◆ RECORD EXCERPTS
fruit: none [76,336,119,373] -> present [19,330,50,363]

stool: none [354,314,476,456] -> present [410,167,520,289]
==
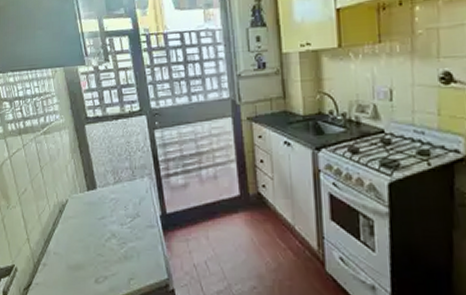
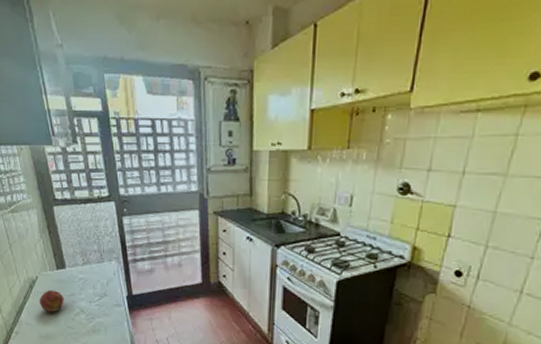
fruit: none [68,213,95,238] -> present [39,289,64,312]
--
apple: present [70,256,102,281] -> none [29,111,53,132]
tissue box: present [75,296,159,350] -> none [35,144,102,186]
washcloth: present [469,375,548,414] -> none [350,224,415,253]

◆ EXERCISE GOAL
Everything in the material above from the line that has "tissue box: present" through the line that has "washcloth: present [469,375,548,414]" must be duplicated exactly, with no other lines given.

◆ EXERCISE ANSWER
tissue box: present [75,296,159,350] -> none [35,144,102,186]
washcloth: present [469,375,548,414] -> none [350,224,415,253]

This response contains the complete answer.